Transcribe literalmente todo lo que va desde "Sinceramente, si yo" hasta "supuestos como este?", ambos incluidos, en el texto sobre la evacuación de Nueva Orleans.

Bloque de texto:
....................

Uno cree que ya está curado de espanto cuando, de repente y sin avisar, los norteamericanos vuelven a sorprenderle.
Alguien me dijo que el verdadero problema de los estadounidenses era que primero hacían la película en Hollywood y después, para mal de toda la humanidad, se la creían. Sin duda alguna, aquella voz autorizada tenía toda la razón.
Las imágenes de la evacuación masiva de Nueva Orleans se asemejan, misteriosamente, a aquellas escenas de caos que películas como Independence Day, El día de mañana o, más recientemente, La Guerra de los Mundos han grabado a fuego en nuestras retinas. Y claro, el caos está bien cuando se trata de una película incluso, si me apuran, diré que es posible que sea éste el factor que nos hace hundirnos en la butaca del cine, al entender la fragilidad humana ante catástrofes de tal magnitud.
Sin embargo, permítanme la disidencia, me niego a aceptar que la imprevisión, en este caso, sea justificable. Desde hace más de una semana, los institutos meteorológicos de todo el mundo estaban ya pendientes del huracán Katrine. Es más, a pesar de que en este mundo de la meteorología las predicciones a más de dos días vista resulten, en la mayoría de los casos, un ejercicio más de adivinación que de aplicación del método científico, si en algo están versados los estudiosos del tema en esos lares, es en el apasionante mundo de aquellos fenómenos naturales.
¿Alguien me puede decir de qué le sirve a los norteamericanos destinar tanto presupuesto a defensa y seguridad cuando, llegada Katrine, la única solución es salir corriendo, al grito sálvese quien pueda?
Sinceramente, si yo viviera en Nueva Orleans, además de resguardarme de lo que venga, estaría bastante cabreado con mis políticos. ¿A nadie se le había ocurrido plantear un plan de evacuación para supuestos como este?
Katrine es la mejor prueba. Los enemigos del americano medio no están fuera de su país, sino en sus centros de mando.

....................

[Datos de puntos clave del cuerpo o de la mano]
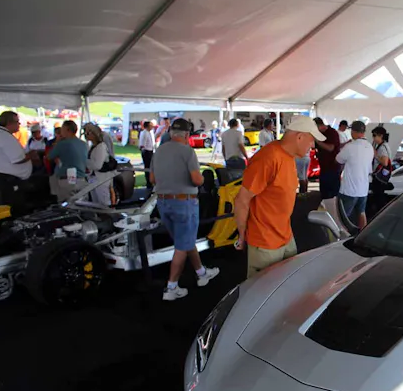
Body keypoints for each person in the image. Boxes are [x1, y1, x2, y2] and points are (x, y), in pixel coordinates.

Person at [234, 116, 325, 278]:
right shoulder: (268, 158)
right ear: (299, 137)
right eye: (311, 140)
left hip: (285, 235)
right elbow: (242, 200)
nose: (312, 145)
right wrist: (242, 235)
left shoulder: (288, 156)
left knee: (288, 280)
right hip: (265, 242)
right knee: (264, 287)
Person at [150, 118, 220, 301]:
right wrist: (203, 180)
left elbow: (152, 179)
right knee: (182, 245)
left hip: (163, 202)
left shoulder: (159, 151)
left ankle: (201, 273)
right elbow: (197, 179)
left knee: (185, 240)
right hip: (184, 203)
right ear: (187, 134)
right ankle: (171, 287)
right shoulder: (188, 151)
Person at [0, 111, 35, 208]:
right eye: (17, 121)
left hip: (4, 178)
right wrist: (31, 155)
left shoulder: (1, 135)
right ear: (9, 123)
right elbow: (18, 159)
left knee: (9, 206)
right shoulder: (5, 137)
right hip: (8, 180)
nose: (19, 124)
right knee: (13, 207)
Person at [336, 121, 374, 228]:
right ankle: (363, 233)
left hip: (349, 189)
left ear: (353, 131)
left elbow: (338, 159)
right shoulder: (369, 147)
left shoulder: (350, 146)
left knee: (344, 217)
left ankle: (343, 235)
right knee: (361, 212)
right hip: (363, 188)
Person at [47, 120, 89, 202]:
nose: (61, 132)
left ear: (68, 130)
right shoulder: (83, 144)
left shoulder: (62, 144)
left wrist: (57, 141)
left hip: (67, 180)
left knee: (66, 204)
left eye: (62, 129)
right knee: (81, 204)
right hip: (81, 179)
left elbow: (49, 156)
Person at [84, 124, 113, 206]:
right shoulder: (93, 146)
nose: (86, 135)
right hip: (93, 178)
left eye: (88, 133)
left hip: (101, 179)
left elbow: (97, 165)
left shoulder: (101, 147)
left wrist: (86, 162)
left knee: (103, 203)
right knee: (95, 203)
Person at [138, 121, 155, 189]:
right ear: (147, 126)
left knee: (151, 167)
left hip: (150, 150)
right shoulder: (144, 133)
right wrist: (144, 150)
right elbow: (142, 144)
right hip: (146, 151)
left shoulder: (150, 132)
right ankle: (148, 183)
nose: (152, 126)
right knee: (147, 167)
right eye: (151, 125)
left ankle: (151, 181)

....................

Respuesta:
Sinceramente, si yo viviera en Nueva Orleans, además de resguardarme de lo que venga, estaría bastante cabreado con mis políticos. ¿A nadie se le había ocurrido plantear un plan de evacuación para supuestos como este?